Возможно, покажется странным после упоминания о борьбе с коммунальным хулиганством, но «да». Церемонной учтивости к соседям по дортуару или заводской столовой в те нелегкие годы можно было ожидать разве что от «бывших». Для «нынешних» скудный «быт сообща» — пространство близкого контакта с разнообразными «чужими», постепенно превращающимися в «своих». Современные филологические исследования концептов «свой/чужой» в русской словесной культуре[4-49]
свидетельствуют: во-первых, ранее отмечавшаяся универсальная семантическая оппозиция — деление мира на свой, близкий, родной и чужой, далекий, враждебный, — заметно активизируется в трудные времена. Стресс, вероятно, усиливает потребность «встроиться» в новый социальный контекст и обрести безопасность, особо ценимую на фоне прежних тревог. Во-вторых, своими считаются не только находящиеся в собственности земля, дом и иное имущество, но и люди, с которыми связаны родством, совместной жизнью, работой, убеждениями. В-третьих, эмоциональное предпочтение всегда отдается своему миру, своим людям, образующим символическое «Мы», открыто противопоставленное неким «Они». Невольно вспоминается т. н. минимальная групповая парадигма Генри Тэшфела (1919-1981), экспериментально продемонстрировавшего, сколь ничтожными могут быть основания внутригрупповой лояльности и фаворитизма, равно как и межгрупповой враждебности[4-50]. Многочисленные исследования показывают: размежевание «своих» и «чужих» формируется в детстве. К 3—4 годам дети легко группируют людей по полу и национальности, более негативно относятся к «чужим», воспринимая их лица как более сердитые, чем лица «своих»[4-51]. Укорененность этой перцептивно-аффективной дихотомии настолько глубока, что сопровождается активацией различных нейронных сетей[4-52]. Так происходит, в частности, при наблюдении страданий человека из собственной группы и представителя чужой, причем чем больше расхождений нейронной активности в двух случаях, тем меньше вероятность оказания помощи чужаку.Удивительные совпадения речевой семантики «свойства» с результатами его нейровизуализации сказанным не исчерпываются. Четвертой любопытной деталью, синхронно отмечаемой лингвистами и нейробиологами, является дифференцированность образов «своих» и неразличимость — «чужих»[4-53]

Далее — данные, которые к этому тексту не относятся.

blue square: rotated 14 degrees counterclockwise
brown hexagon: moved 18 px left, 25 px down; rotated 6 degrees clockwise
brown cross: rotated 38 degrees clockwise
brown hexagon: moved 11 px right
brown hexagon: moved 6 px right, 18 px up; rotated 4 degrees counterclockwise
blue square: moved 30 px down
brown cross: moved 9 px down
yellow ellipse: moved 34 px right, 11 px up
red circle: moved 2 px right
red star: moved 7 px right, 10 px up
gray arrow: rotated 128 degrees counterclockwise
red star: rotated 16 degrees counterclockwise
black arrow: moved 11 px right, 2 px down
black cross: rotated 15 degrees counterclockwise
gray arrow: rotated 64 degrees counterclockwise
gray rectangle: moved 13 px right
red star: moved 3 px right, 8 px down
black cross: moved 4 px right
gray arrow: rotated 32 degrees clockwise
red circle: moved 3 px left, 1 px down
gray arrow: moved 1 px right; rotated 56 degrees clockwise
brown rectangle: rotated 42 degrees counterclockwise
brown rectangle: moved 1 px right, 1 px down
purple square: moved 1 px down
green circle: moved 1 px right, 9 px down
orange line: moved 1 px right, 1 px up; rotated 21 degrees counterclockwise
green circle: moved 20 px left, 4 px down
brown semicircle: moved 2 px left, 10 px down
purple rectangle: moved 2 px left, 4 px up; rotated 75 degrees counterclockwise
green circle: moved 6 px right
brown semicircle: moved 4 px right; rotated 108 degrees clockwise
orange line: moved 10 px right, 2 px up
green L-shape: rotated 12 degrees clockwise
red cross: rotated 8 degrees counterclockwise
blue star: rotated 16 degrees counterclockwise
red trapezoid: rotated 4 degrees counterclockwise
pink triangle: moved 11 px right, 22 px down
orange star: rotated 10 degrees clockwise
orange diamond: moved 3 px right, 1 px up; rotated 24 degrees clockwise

. Поскольку обобществленный быт не препятствовал и даже способствовал возникновению чувства «свойства», априорной благожелательности к находящимся рядом малознакомым людям, полученный здесь субъективный опыт[4-54] вполне мог облегчить адаптацию в стабильных коллективах. Активации просоциальных форм поведения способствовало, возможно, и то, что этот опыт получен в стенах общего дома. Дом же для русскоговорящих — не только строение для жилья, но населяющие его близкие люди, родное гнездо, где уютно, безопасно и тепло телу и душе[4-55]. «К дому человек по-особому относится, рассматривая его как часть своей личной сферы. Это особый обжитой мир, уклад жизни, средоточие традиций, часто семейных, имеющее культурную ценность»[4-56].Показательно, что известное на Руси с XI в. слово «дом» исходно означало «жилище», «хозяйство», «семья», «род» и «храм»[4-57]
. Маловероятно, что упомянутый «дом — машину для жилья» студенты считали храмом. Не исключено, однако, что почти непрестанное соприсутствие в общественных помещениях, равно как и ночевка в крохотных спальных кабинах (6x2 на двоих)[4-58], т. е. на расстоянии личной дистанции[4-59], могли создавать атмосферу семейного тепла и родственной близости. Не менее важно и другое. Сопутствующее обобществлению усреднение, выравнивание условий и образа жизни у большинства рядовых граждан, особенно молодежи, рождали ощущение — иллюзорное и реалистичное одновременно — полного сходства участи в прошлом, настоящем и будущем. Будущем — верили многие — которое построим Мы. Позитивно окрашенное чувство взаимоподобия людей, образующих Мы, базировалось на субъективных основаниях сравнения, личном опыте общения, в ближайший круг которого, как правило, попадают родственные души[4-60]. Не забудем, однако, и о настойчивой пропаганде солидарности и единства строителей нового общества, формировавшей не само братство, но ожидание его. Готовность же к событию — установка — часто находит свидетельства его наступления, соответствующие не столько действительности, сколько исходному намерению[4-61].